Reception / analysis
No plate-specific critical reception for checklist #40 has been located in any source consulted this round.
The src-wikipedia-frank-pointer (Tier-3, in-repo, read this session) notes that seven of Frank’s photographs appeared in the exhibition but does not specify which images were in the Pregnancy section. The Wikipedia summary paraphrase mentioned “six laughing women in the window of the White Tower Hamburger Stand on Fourteenth Street, New York City” as one of Frank’s FoM images, but this is flagged in the source file as a paraphrase (not verbatim) and is not pinned to a specific checklist number. It cannot be attributed to plate #40 or plate #34 on the basis of that source.
The critical-historical framing of Frank’s FoM participation has been noted in scholarship on his career: the photographer who would produce the defining anti-humanist critique of American life contributed two Pregnancy-section plates to the exhibition most often cited as the apex of photographic humanism. This tension is well-documented in secondary literature but no specific source addressing plate #40 has been consulted this round.
Roland Barthes (“The Great Family of Man,” src-barthes-1957, Tier-2, in-repo) does not name Frank.
Perspective notes
- Curatorial (MoMA 1955): Frank’s seven plates span six sections of the exhibition (Pregnancy ×2, Food, Relationships, Aloneness and Compassion, Aspirations, Hard Times). The geographic distribution — USA ×3, Spain, Peru, Wales, England — reflects his early-1950s freelance assignments across multiple continents. Steichen’s selection of Frank as a seven-plate contributor predates the Guggenheim Fellowship and marks Steichen as an early advocate of Frank’s work.

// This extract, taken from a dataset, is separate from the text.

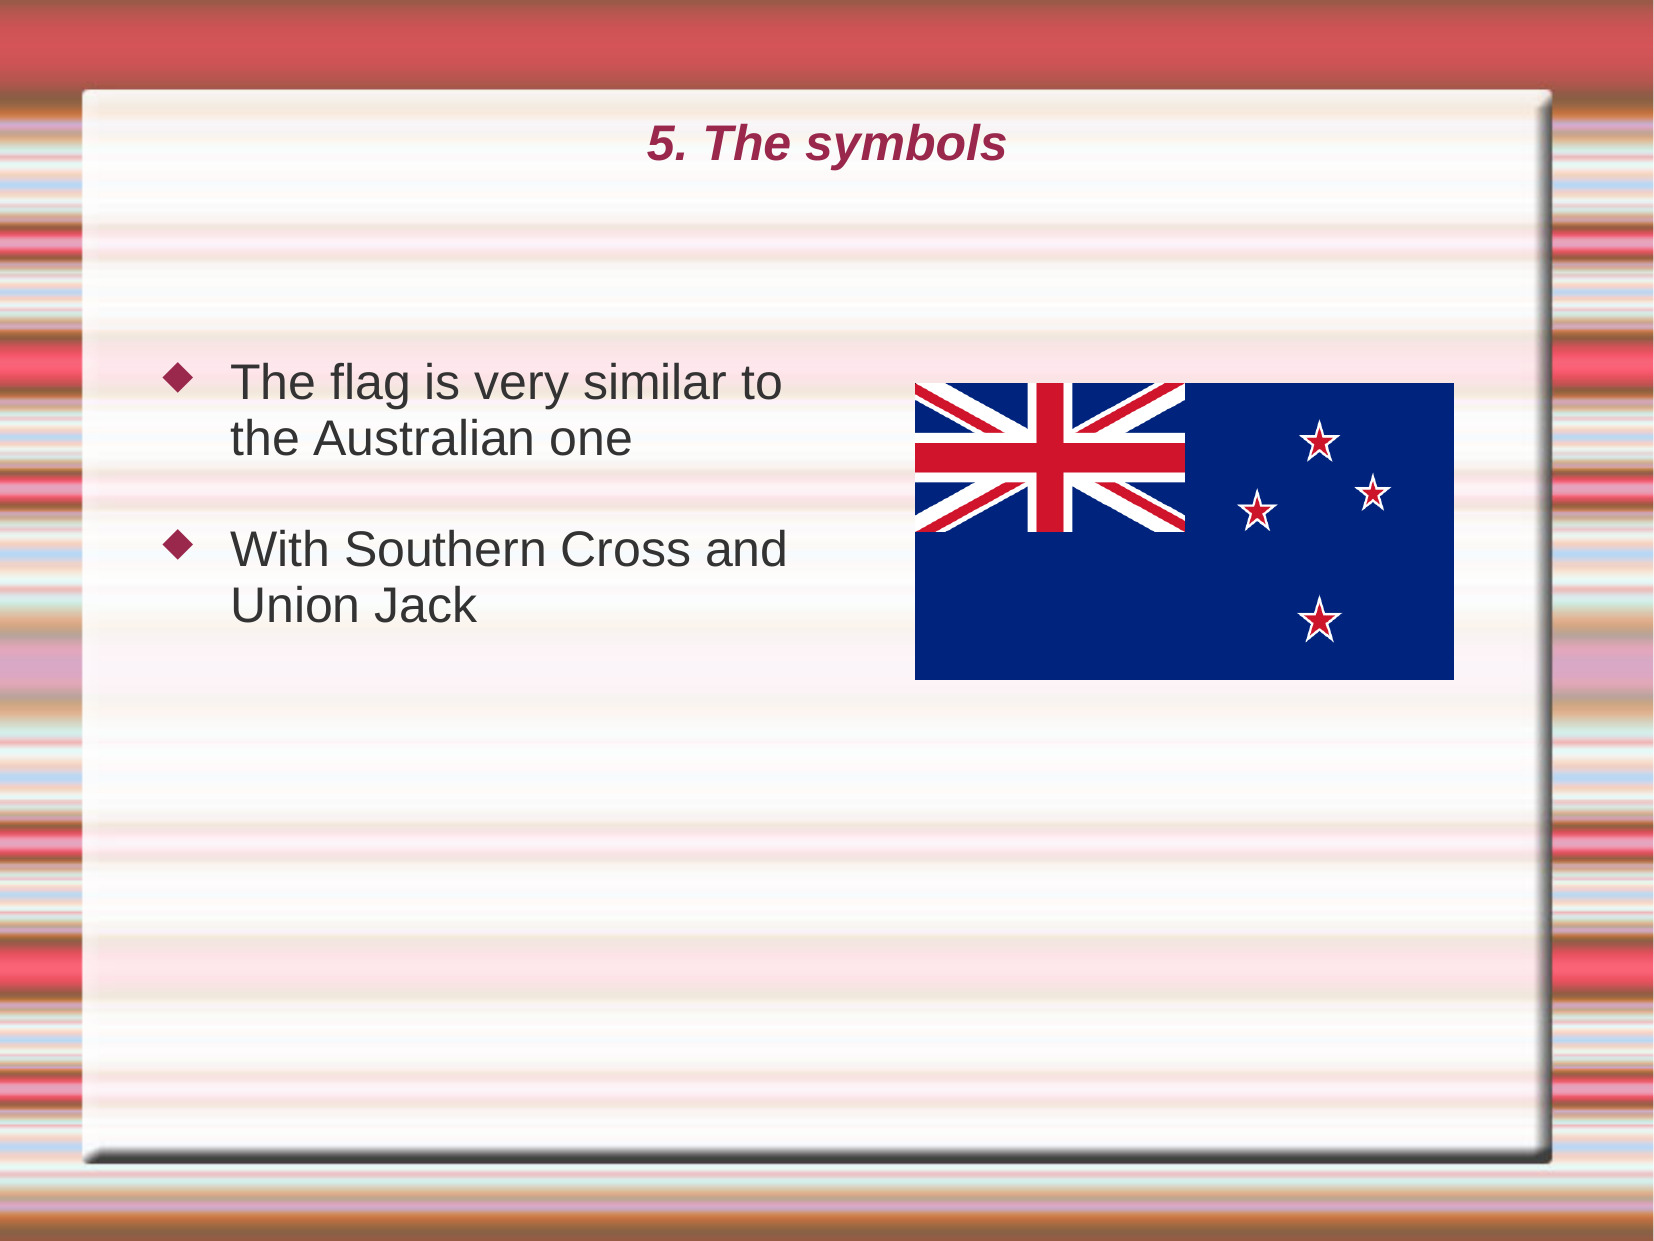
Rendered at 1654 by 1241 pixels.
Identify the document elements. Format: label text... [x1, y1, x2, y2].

title 5. The symbols [121, 50, 1534, 237]
list The flag is very similar to the Australian one With Southern Cross and Union Jack [147, 354, 822, 1136]
picture [0, 0, 1654, 1241]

- Critical / theoretical: Plate #40 is the second of the two Frank Pregnancy plates and shares the small landscape format of plate #34. Together they form the exhibition’s only double-plate sequence from a single Swiss photographer in the Pregnancy section. The biographical irony — Frank’s FoM humanism vs. his subsequent The Americans anti-humanism — makes both plates recurring reference points in critical writing on the exhibition.
Open questions
- The specific subjects of plates #34 and #40 (both Pregnancy section, USA) are not stated in the checklist and have not been confirmed from any Tier-1/2 source fetched this round.
- Whether plate #40 is among the Clervaux Castle holdings (CNA, Luxembourg) was not verified this round.
- Whether plate #40 corresponds to a known MoMA permanent-collection object ID was not verified this round.
- The year of Frank’s naturalization as an American citizen (reported in secondary literature as 1963) was NOT verified against any Tier-1/2 source fetched this round; the 1955 checklist credit “Swiss” is accepted as the contemporary designation.
- The Wikipedia pointer paraphrase linking one of Frank’s FoM plates to the “White Tower Hamburger Stand on Fourteenth Street” image is not pinned to plate #40 or plate #34 and was not further verified this round.
Catalog notes
Checklist #40, Section 4 Pregnancy. Robert Frank, Swiss per checklist, 13 x 16 1/4 cm. Second of two Frank plates in this section.